Yahoo CEO Marissa Mayer described last week’s massive email outage as “unacceptable” and something the company is taking very seriously. However, apart for promising remedial work to ensure it doesn’t happen again, she hasn’t outlined what the company is going to do about its ongoing problems — or given users any reassurance to hold on.
Too Much to Handle
Mayer claimed the mail went down because of a hardware outage in one of Yahoo's storage centers and affected only about 1 percent or 1 million of the company's email users. However, it created significant frustration for users, and prompted many of them to take to social media and bulletin boards to warn they were looking for new email providers.
Unfortunately for Yahoo, many of those who reported problems are small business users, the exact kind of users that Mayer wants to keep as she attempts to turn the company around. If you add into the mix the anger that many users expressed over the changes to email in the past year, it really gets you wondering how much more users can take beforedeserting Yahoo in droves.
But back to Mayer’s post on Yahoo-owned Tumblr late Friday night. She described the outage, which began on December 9th and lasted for much of the week, as “very frustrating” and acknowledged the “inconvenience” it caused many users was “unacceptable”. Unfortunately, the outage was much more complex than it seemed at first, which is why it’s taking us several days to resolve the compounding issues," she wrote. When the hardware outage hit, she continued:
The Mail team immediately started working with the storage engineers to restore access and move to our back-up systems, estimating that full recovery would be complete by 1:30 p.m. PT on Tuesday. However, the problem was a particularly rare one, and the resolution for the affected accounts was nuanced since different users were impacted in different ways.”
Full service wasn’t restored until Friday — five days after the original outage — creating havoc for those who use Yahoo mail for business.
Bad and Getting Worse
Anger over the outage was inevitable. While it is unlikely Yahoo will ever reveal how many email users it looses over this incident, it is likely to be substantial. Consider what Aleksey Vytautas Ziuras stated in a Washington Post article. She called Yahoo "the new AOL" — and not in a good way.
Yahoo is toast. To know the current and future status of Yahoo, I encourage people to read about the Yahoo in Gulliver's Travels. While our business email is some kind of combo partnership between Microsoft Outlook and Gmail, I have instructed my some 100 employees that their personal accounts can no longer be Yahoo for company notices…”
And there's no end yet in sight. Just today, users were tweeting about continued problems — with one especially angry person calling the Yahoo mail team a "bunch of incompetent 20-year-old video game playing morons."
@yahoocare I can't access my yahoo mail, everytime I click the link, it's said that connection's error. This is totally sucks!— Falencia C Naoenz (@vanilla_naoenz) December 17, 2013
@YahooCare latest update re emails fr/ 12/9-now being 100% delivered is a LIE. Still missing emails fr/ 11/12-12/11! Why the lies?— trenek (@trenek) December 17, 2013
This latest problem comes on top of the unpopular email redesign, which began last December and continued over the year with a major upgrade in October, and which was also mentioned in a number of discussions about the outage.

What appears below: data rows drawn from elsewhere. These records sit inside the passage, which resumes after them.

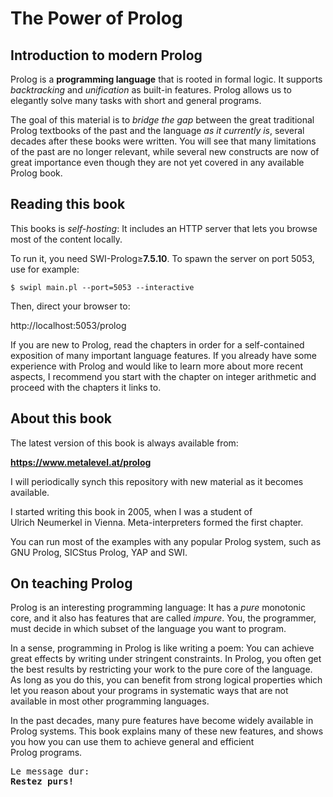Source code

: # The Power of Prolog

## Introduction to modern Prolog

Prolog is a **programming language** that is rooted in
formal&nbsp;logic. It supports *backtracking* and *unification*
as built-in features. Prolog allows us to elegantly&nbsp;solve
many&nbsp;tasks with short and general programs.

The goal of this material is to *bridge the&nbsp;gap* between the
great traditional Prolog textbooks of the&nbsp;past and the language
*as it currently is*, several decades after these books
were&nbsp;written. You will see that many limitations of the past are
no longer relevant, while several new constructs are now of great
importance even though they are not yet covered in any available
Prolog&nbsp;book.

## Reading this book

This books is *self-hosting*: It includes an HTTP&nbsp;server that
lets you browse most of the content locally.

To run it, you need SWI-Prolog&ge;**7.5.10**. To spawn the server on
port&nbsp;5053, use for example:

    $ swipl main.pl --port=5053 --interactive

Then, direct your browser to:

   http://localhost:5053/prolog

If you are new to Prolog, read the chapters in&nbsp;order for a
self-contained exposition of many important language features. If you
already have some experience with Prolog and would like to learn more
about more recent aspects, I recommend you start with the chapter on
integer&nbsp;arithmetic and proceed with the chapters it
links&nbsp;to.

## About this book

The latest version of this book is always available from:

**https://www.metalevel.at/prolog**

I will periodically synch this repository with new material as it
becomes available.

I started writing this book in 2005, when I was a student of
Ulrich&nbsp;Neumerkel in Vienna. Meta-interpreters formed the first
chapter.

You can run most of the examples with any popular Prolog system, such
as GNU&nbsp;Prolog, SICStus&nbsp;Prolog, YAP and&nbsp;SWI.

## On teaching Prolog

Prolog is an interesting programming language: It has a *pure*
monotonic core, and it also has features that are
called&nbsp;*impure*. You, the programmer, must decide in which subset
of the language you want to program.

In a sense, programming in Prolog is like writing a&nbsp;poem: You can
achieve great effects by writing under stringent constraints.
In&nbsp;Prolog, you often get the best results by restricting
your&nbsp;work to the pure&nbsp;core of the&nbsp;language. As long as
you do this, you can benefit from strong logical properties which let
you reason about your programs in systematic ways that are not
available in most other programming&nbsp;languages.

In the past decades, many pure features have become widely available
in Prolog&nbsp;systems. This book explains many of these new features,
and shows you how you can use them to achieve general and efficient
Prolog&nbsp;programs.

<pre>
Le message dur:
<b>Restez purs!</b>
</pre>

Even the logo redesign, which was the subject of considerable ire among many uses in the September, was brought up again.
Yahoo can afford differences of opinion over its logo, but its email services have to get it right. There is too much competition out there, including many service providers who would be more than happy to take even a small percentage of Yahoo’s estimated 100 million email users.
Microsoft is a case in question. Since it shut down Hotmail and replaced it with Outlook.com it has been busily poaching Gmail users by making it easy for them to migrate their email. In fact only recently, it made the move even easier.
Google, for its part, has been targeting Outlook.com. However, under the current circumstances and following the outage, Yahoo looks ripe for picking and the harvest is potentially very, very rich.
This will be one of the stories to watch over the coming year. At the end of the third quarter, when Mayer published the financial results, she stated:
I’m very pleased with our execution, especially as we’ve continued to invest in and strengthen our core business. In Q3, we launched new user experiences across many of our digital daily habits -- Yahoo Screen, My Yahoo, Fantasy Sports, and more. Now with more than 800 million monthly users on Yahoo -- up 20 percent over the past 15 months -- we're achieving meaningful increases in user engagement and traffic.”
One of the key elements, and something that she is clearly working on, is user engagement and building user traffic.
How long these “meaningful increases” can continue in the light of current technical difficulties remains to be seen — Yahoo's imaging site flickr was also offline last Thursday for several hours — and how that will affect its financial figures will only become clear over the course of next year.